Triste histoire d’une femme assassinée par un conjoint violent

Encore une autre triste histoire d’une femme assassinée par un conjoint violent avec de lourds antécédents en matière de violence conjugale.

Encore une fois, nous sommes tous et toutes profondément touché(e)s par ce drame.

Qu’est-ce qui vous marque le plus dans une horrible histoire comme celle-ci? La brutalité du crime, le passé violent de l’assassin ou le fait que notre système de justice traite la violence conjugale comme de banales affaires?

Dans l’article ci-dessous, il est tout à fait déconcertant d’y lire :

« Pierre Bergeron a été accusé de voies de fait et d’utilisation négligente d’une arme. Il a plaidé coupable en mai 2017 et s’en est tiré avec une absolution inconditionnelle en échange d’un don à un organisme venant en aide aux femmes violentées.

Une sentence trop légère selon la victime, surtout qu’elle a dû se battre pour être entendue et récupérer ses biens. D’autant plus que, quelques mois plus tard, il déposait une requête pour faire annuler son verdict. »

Quand je vous répète, depuis plus de 10 ans, que notre système de justice récompense, à l’occasion, des criminels, eh bien, en voici l’exemple parfait.

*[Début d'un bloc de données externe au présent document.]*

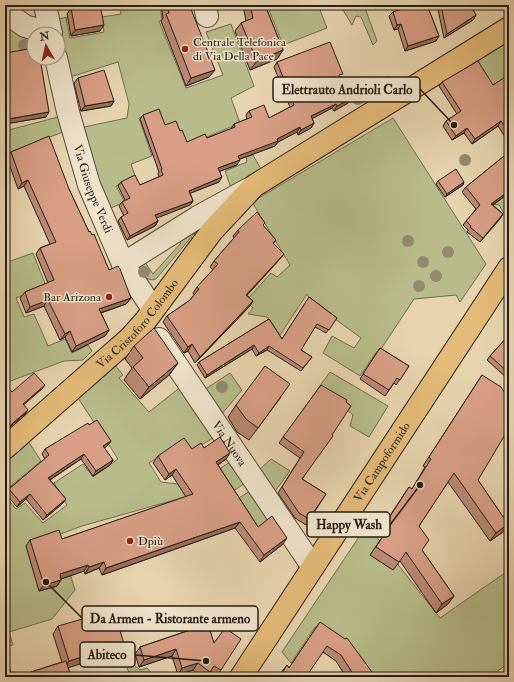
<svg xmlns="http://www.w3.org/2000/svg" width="514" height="682" font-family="'IM FELL Double Pica',serif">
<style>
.green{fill:#b7bc8a;stroke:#6e6c50}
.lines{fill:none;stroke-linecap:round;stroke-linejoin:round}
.minor-casing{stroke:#564a3c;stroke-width:24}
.major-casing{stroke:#251c15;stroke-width:24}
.minor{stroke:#efe3cb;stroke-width:22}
.major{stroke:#e4ba78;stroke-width:22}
.tree{fill:#94896e}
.wall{fill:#ba8973;stroke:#251c15}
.shaded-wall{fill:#976f5e;stroke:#251c15}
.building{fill:#d89f86;stroke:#251c15}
.poi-dot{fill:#8f2418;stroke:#efe3cb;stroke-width:1.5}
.labels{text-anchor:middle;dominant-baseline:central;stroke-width:3;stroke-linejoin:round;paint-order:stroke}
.poi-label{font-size:12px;fill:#251c15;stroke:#efe3cb;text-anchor:start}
.street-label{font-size:12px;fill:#251c15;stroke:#efe3cb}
.leader{fill:none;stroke:#251c15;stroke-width:1.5}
.callout-dot{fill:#251c15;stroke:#efe3cb;stroke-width:1.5}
.callout{fill:#efe3cb;stroke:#251c15;stroke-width:1.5}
.callout-label{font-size:13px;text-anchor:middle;font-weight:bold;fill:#251c15}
</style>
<rect width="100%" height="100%" fill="#e7d4af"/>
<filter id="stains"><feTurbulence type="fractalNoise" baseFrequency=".005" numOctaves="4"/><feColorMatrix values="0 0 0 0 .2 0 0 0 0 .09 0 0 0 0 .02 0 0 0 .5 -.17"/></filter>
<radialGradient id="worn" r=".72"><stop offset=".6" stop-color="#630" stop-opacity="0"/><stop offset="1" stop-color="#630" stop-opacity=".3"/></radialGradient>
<g class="green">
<polygon points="119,5 160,5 162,20 159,21 186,88 223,75 206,32 231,24 254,86 231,98 240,123 207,137 211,147 189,154 162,127 156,112 139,118 152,156 131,164 135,176 116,186 125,202 106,210 84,127 127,118 129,104 118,62 70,77 57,20 66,17 70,38 104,32 102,17 121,14"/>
<polygon points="267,5 318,5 327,28 283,45"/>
<polygon points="340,5 364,5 377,41 373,45 361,17 356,16 352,25"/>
<polygon points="5,21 34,40 34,52 5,57"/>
<polygon points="509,41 509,83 490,88 457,74"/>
<polygon points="58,117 63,132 5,154 5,131"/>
<polygon points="393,118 486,264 460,302 456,295 414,299 379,352 377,351 360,376 323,353 332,336 354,348 361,338 312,302 307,294 280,335 267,317 248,314 253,308 246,301 271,273 277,277 290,265 252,202"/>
<polygon points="253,155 261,169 231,188 225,171 247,162 246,157"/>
<polygon points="502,194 506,198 509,196 509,222 499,205 491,204"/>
<polygon points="199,228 156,279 152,280 138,276 138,265 144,261 153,274 181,243 176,235"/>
<polygon points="33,253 46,286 16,298 24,317 34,314 48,346 65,339 72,353 88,345 92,351 83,360 64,361 5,383 5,263"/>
<polygon points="113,363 123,375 119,378 149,412 182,386 216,436 187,454 180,443 149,463 161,482 178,484 201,481 233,460 248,481 229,494 210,490 82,526 58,535 75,590 52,619 9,632 13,645 5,647 5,496 16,509 25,503 43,523 67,505 54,483 83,464 93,477 118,459 76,395"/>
<polygon points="330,372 388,406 369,437 350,426 353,415 344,407 317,390"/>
<polygon points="230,373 242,390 221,415 204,390"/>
<polygon points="26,438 41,461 5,491 5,456"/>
<polygon points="271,459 290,471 273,494 258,471"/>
<polygon points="253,489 293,549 267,522 244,538 239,498"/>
<polygon points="367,525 440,618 509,570 509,663 489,677 370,677 340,643 315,627 291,663 282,652"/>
<polygon points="121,654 140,670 147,668 155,677 131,677"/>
</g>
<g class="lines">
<g class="minor-casing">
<g id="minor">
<polyline points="45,5 51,34"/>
<polyline points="205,5 207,16"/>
<polyline points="5,12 25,26 51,34"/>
<path id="s1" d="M56 58 68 112 89 185 123 264 153 309"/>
<polyline points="123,264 198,217 249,189"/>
<path id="s2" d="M159 339 313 567"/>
</g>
</g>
<g class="major-casing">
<g id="major">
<path id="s3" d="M5 448 130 338 146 320 212 231 254 186 509 28"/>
<path id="s4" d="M241 677 509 268"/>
</g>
</g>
<use href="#minor" class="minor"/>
<use href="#major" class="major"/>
</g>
<g class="tree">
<circle cx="24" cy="45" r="6"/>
<circle cx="388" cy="82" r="6"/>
<circle cx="358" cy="99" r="6"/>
<circle cx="465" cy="160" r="6"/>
<circle cx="408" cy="241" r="6"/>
<circle cx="448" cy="252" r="6"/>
<circle cx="423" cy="262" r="6"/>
<circle cx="144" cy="272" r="6"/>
<circle cx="436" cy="276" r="6"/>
<circle cx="419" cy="286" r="6"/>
<circle cx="222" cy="387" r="6"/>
</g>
<g class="wall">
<polygon points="161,5 190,5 209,77 186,86 161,21 163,18"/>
<polygon points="243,5 265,5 283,50 277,59 250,70 235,31 241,23 246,21"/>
<polygon points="401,5 427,5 439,36 436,41 405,51 398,29 394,30 389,16 393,12 402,9"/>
<polygon points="437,5 470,5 476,15 473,20 444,38"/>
<polygon points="71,8 100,31 71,36 67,14"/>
<polygon points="5,53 46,117 5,124"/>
<polygon points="277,62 340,77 348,103 334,111 332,108 312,118 314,123 311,128 298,135 297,132 278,142 275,146 239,159 237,165 220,171 219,182 190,193 193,201 190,205 156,218 158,221 155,226 127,240 118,221 121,217 124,216 119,206 122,202 125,200 118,186 121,182 140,185 159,177 158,174 159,172 140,119 143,115 165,125 180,131 187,142 207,138 231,129 234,124 247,119 246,115 249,111 269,118 290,107 274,67"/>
<polygon points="78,78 114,101 111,106 81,111 74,83"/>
<polygon points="509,79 509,143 498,126 472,144 464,133 452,140 443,126 446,121 457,114 439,86 442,82 493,85"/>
<polygon points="11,152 69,189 89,232 109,270 131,298 126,304 101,313 109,330 105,336 72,352 65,337 60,340 44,306 26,313 20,298 25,292 48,283 36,254 40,248 50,244 24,186 18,189 7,158"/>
<polygon points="509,152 509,193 493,205 503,214 480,242 467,232 468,230 463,225 476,209 462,192 466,187"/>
<polygon points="438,181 463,185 445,197 436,184"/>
<polygon points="263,226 276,240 273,244 279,260 247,295 253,301 249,307 195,363 188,351 184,353 163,322 167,316 190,300 194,295 193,293 197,287 213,270 210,267 214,261 234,238 233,236 238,230"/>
<polygon points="309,297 337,318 326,333 315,327 301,350 312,357 301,371 267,350 256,356 252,349 205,378 197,365 199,362 269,319 282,339"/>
<polygon points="509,335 509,380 487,360 490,356"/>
<polygon points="134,346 178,363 169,375 140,399 124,380 132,368 125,359"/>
<polygon points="380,348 409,366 396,385 394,383 385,396 360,379"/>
<polygon points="482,375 478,480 508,524 503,532 490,541 448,482 419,526 422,550 454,596 448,604 436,613 400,561 393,570 370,555 385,533 381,529 409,487 412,489 425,467 423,466"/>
<polygon points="321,385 332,435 302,479 326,494 306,525 295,518 278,493 300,458 279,443"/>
<polygon points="281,397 249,440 237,432 228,417 236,405"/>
<polygon points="89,425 111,441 107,446 104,448 113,460 110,465 93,476 81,459 50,480 66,499 62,504 43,520 26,499 17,507 6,494 9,489 45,459 42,454 45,449"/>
<polygon points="204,448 226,459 218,465 258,527 283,544 260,562 235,528 102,575 99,568 85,574 84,571 61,579 57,586 39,591 26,546 30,540 62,539 186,497 172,475 165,480 153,463 158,456 192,449"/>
<polygon points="320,622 368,677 346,677 336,661 323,652 280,674 287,665 289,668"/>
<polygon points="208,624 221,670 216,677 209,673 207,677 203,677 193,670 178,675 172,656 139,667 135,654 140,647"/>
<polygon points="58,626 119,652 68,667 71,677 27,677 31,672 62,662 53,634"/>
</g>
<g class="shaded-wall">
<polygon points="476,15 473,20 444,38 447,34"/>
<polygon points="401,24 398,29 394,30 397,25"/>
<polygon points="104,25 100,31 71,36 75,30"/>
<polygon points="439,36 436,41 405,51 408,46"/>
<polygon points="283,50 277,59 250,70 257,61"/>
<polygon points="215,70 209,77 186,86 191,78"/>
<polygon points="351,99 348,103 334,111 337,106"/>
<polygon points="114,101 111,106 81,111 85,106"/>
<polygon points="336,104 332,108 308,121 311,116"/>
<polygon points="49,112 46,117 5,124 8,119"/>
<polygon points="501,121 498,126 472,144 475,139"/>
<polygon points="314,123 311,128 298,135 301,130"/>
<polygon points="300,127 297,132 278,142 275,146 235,161 238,156 277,139"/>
<polygon points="467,128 464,133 452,140 456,136"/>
<polygon points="240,160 237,165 215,173 218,168"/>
<polygon points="222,177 219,182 186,195 189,191"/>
<polygon points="28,180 24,186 18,189 22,183"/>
<polygon points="464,182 463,185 445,197 447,194"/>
<polygon points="509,191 509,193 488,208 491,204"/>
<polygon points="193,201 190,205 152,220 155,215"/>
<polygon points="503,214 500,219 480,242 483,238"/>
<polygon points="158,221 155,226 127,240 130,236"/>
<polygon points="284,254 279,260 242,301 246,295"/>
<polygon points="131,298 126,304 94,315 99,309"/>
<polygon points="48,300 44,306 26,313 30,307"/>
<polygon points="253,301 249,307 195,363 200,357"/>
<polygon points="109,330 105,336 72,352 76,346"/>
<polygon points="70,331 65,337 60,340 65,334"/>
<polygon points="192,344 188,351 184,353 188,347"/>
<polygon points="254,345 252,349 205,378 207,375"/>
<polygon points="269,346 267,350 256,356 259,353"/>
<polygon points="178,363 169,375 140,399 149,387"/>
<polygon points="45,385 42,389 20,408 23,404"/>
<polygon points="28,410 25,414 5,431 6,429"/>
<polygon points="111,441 107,446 100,451 103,446"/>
<polygon points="230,453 226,459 212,469 216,462"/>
<polygon points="84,454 81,459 45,483 48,478"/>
<polygon points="113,460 110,465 93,476 96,471"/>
<polygon points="176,469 172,475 165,480 169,474"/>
<polygon points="30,494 26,499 17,507 20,502"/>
<polygon points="66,499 62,504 43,520 47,515"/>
<polygon points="240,522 235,528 102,575 106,568"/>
<polygon points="508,524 503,532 490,541 496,533"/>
<polygon points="287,538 283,544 260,562 264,555"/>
<polygon points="104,562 99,568 85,574 89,567"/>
<polygon points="88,565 84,571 55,581 60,574"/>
<polygon points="61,580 57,586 39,591 44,585"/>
<polygon points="454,596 448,604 436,613 442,604"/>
<polygon points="124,644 119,652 64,669 69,661"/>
<polygon points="176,649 172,656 139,667 144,660"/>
<polygon points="198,663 193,670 178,675 182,668"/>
<polygon points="372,672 368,677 364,677"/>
</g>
<g class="building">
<polygon points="92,5 100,5 104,25 75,30 71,8"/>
<polygon points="167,5 190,5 191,9 215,70 191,78 166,14 169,13"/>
<polygon points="250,5 265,5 283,50 257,61 241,23 253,18"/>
<polygon points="406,5 427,5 439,36 408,46 401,24 397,25 393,12 407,7"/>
<polygon points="441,5 470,5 476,15 447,34"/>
<polygon points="330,42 343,74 339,75 351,99 337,106 336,104 311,116 314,123 301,130 300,127 277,139 278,141 238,156 240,160 218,168 222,177 189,191 193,201 155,215 158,221 130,236 121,217 128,213 122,202 130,198 121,182 135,175 140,185 163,175 161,170 162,169 143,115 159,109 165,125 176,121 180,131 182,130 187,142 205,134 207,138 235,127 234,124 252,117 249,111 264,105 269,118 294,105 277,62"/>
<polygon points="34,48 34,58 40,58 49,112 8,119 8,117 5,117 5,53"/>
<polygon points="478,61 493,85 507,76 509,79 509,133 501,121 475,139 467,128 456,136 446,121 461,111 442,82"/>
<polygon points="104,70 114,101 85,106 78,78"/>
<polygon points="49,136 69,189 89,232 90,231 92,235 94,234 109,270 118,266 120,269 131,298 99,309 109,330 76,346 70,331 65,334 48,300 30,307 25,292 54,280 40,248 56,242 28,180 22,183 11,152"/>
<polygon points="509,152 509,191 491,204 503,214 483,238 470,227 471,226 466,221 480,205 466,187"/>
<polygon points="456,169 464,182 447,194 438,181"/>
<polygon points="257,212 265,223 263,225 276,240 273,243 284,254 246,295 253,301 200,357 192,344 188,347 167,316 190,300 199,289 197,287 218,264 214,261 239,232 238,230"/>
<polygon points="5,236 8,244 5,245"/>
<polygon points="309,297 337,318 329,330 317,324 301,350 312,357 303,368 269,346 259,353 254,345 207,375 199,362 269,319 282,339"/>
<polygon points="154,328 178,363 149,387 133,367 143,358 134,346"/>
<polygon points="509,335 509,373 490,356"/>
<polygon points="380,348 409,366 400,380 397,378 389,390 363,374"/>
<polygon points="265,366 290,384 258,428 246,419 236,405"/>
<polygon points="34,373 45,385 23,404 28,410 6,429 5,428 5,384 12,392"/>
<polygon points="482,375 501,387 509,400 509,428 478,480 508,524 496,533 454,473 419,526 429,540 422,550 454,596 442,604 406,552 399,562 376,547 391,524 387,521 409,487 412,489 431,459 429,457"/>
<polygon points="321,385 347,400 346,402 351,406 332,435 333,436 302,479 326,494 309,519 299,513 282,487 304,452 283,437"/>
<polygon points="97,420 111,441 103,446 113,460 96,471 84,454 48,478 66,499 47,515 30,494 20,502 9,489 49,455 45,449 88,423 89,425"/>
<polygon points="220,437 230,453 216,462 258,527 272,516 287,538 264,555 240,522 106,568 104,562 89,567 88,565 60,574 61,580 44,585 30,540 59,530 62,539 193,494 176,469 169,474 158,456 184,438 192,449 201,443 204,448"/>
<polygon points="114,610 124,644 69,661 58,626"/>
<polygon points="320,622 345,639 347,638 372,672 364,677 355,677 341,655 327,646 306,677 277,677 279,674 281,675 287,665 289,668"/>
<polygon points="208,624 214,643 225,628 241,639 221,670 214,666 210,672 198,663 182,668 176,649 144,660 140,647"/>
<polygon points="7,660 12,677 5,677 5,661"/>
<polygon points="66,661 71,677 33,677 31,672"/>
</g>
<g class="poi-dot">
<circle cx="185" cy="49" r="4"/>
<circle cx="109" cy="297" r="4"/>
<circle cx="130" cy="541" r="4"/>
</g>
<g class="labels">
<g class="poi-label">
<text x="193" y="42">Centrale Telefonica<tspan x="193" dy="14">di Via Della Pace</tspan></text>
<text x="101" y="297" text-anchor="end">Bar Arizona</text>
<text x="138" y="541">Dpiù</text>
</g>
<g class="street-label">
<text stroke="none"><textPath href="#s1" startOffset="136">Via Giuseppe Verdi</textPath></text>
<text stroke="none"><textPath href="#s3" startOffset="182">Via Cristoforo Colombo</textPath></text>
<text stroke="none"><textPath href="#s2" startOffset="126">Via Nuova</textPath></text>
<text stroke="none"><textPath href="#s4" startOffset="257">Via Campoformido</textPath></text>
</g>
</g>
<path class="leader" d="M454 125L420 89M420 485L390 525M46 582L82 618M206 661L135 655"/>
<g class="callout-dot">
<circle cx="454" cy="125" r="4"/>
<circle cx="420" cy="485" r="4"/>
<circle cx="46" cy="582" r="4"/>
<circle cx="206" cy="661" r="4"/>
</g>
<g class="callout">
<rect x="273" y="77" width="147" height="25" rx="4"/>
<rect x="307" y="512" width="83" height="25" rx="4"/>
<rect x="82" y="606" width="176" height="25" rx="4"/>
<rect x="80" y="642" width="55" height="25" rx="4"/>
</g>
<g class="callout-label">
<text x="347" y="94">Elettrauto Andrioli Carlo</text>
<text x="349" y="529">Happy Wash</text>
<text x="170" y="623">Da Armen - Ristorante armeno</text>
<text x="107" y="659">Abiteco</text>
</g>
<rect width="514" height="682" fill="none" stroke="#e7d4af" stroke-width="20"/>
<rect x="6" y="6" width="502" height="670" fill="none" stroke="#251c15" stroke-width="2"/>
<rect x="10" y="10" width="494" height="662" fill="none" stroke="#251c15"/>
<g transform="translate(46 46) rotate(351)"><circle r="19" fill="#efe3cb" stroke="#9e9382"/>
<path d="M0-3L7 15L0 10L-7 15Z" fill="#8f2418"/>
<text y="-6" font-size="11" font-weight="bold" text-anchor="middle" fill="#251c15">N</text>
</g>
<rect width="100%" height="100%" filter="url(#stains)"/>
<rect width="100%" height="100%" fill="url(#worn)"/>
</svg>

 assassinée par un conjoint violentRelisez bien :

« Pour avoir presque attenté à la vie de son ex-conjointe en 2017, Bergeron fera un don à un organisme qui vient en aide aux victimes. »

C’est ce que j’appelle un « permis pour récidiver ».

En cette période de l’année suivant la semaine de commémoration de la tragédie de la Polytechnique de Montréal du 6 décembre 1989 qui souligne la violence faite aux femmes suite à l’assassinat de 14 femmes, je dois à nouveau vous rappeler qu’à chaque année, le Québec vit une « Polytechnique ».

Aujourd’hui, dans ce cas-ci, il est possible de se dire que le meurtre de Christine Saint-Onge aurait pu être évité si notre système de justice ne récompensait pas ainsi de tels hommes violents en les relâchant et si notre système de justice s’occupait d’abord du sort de ses femmes avant celui de ces crapules meurtriers.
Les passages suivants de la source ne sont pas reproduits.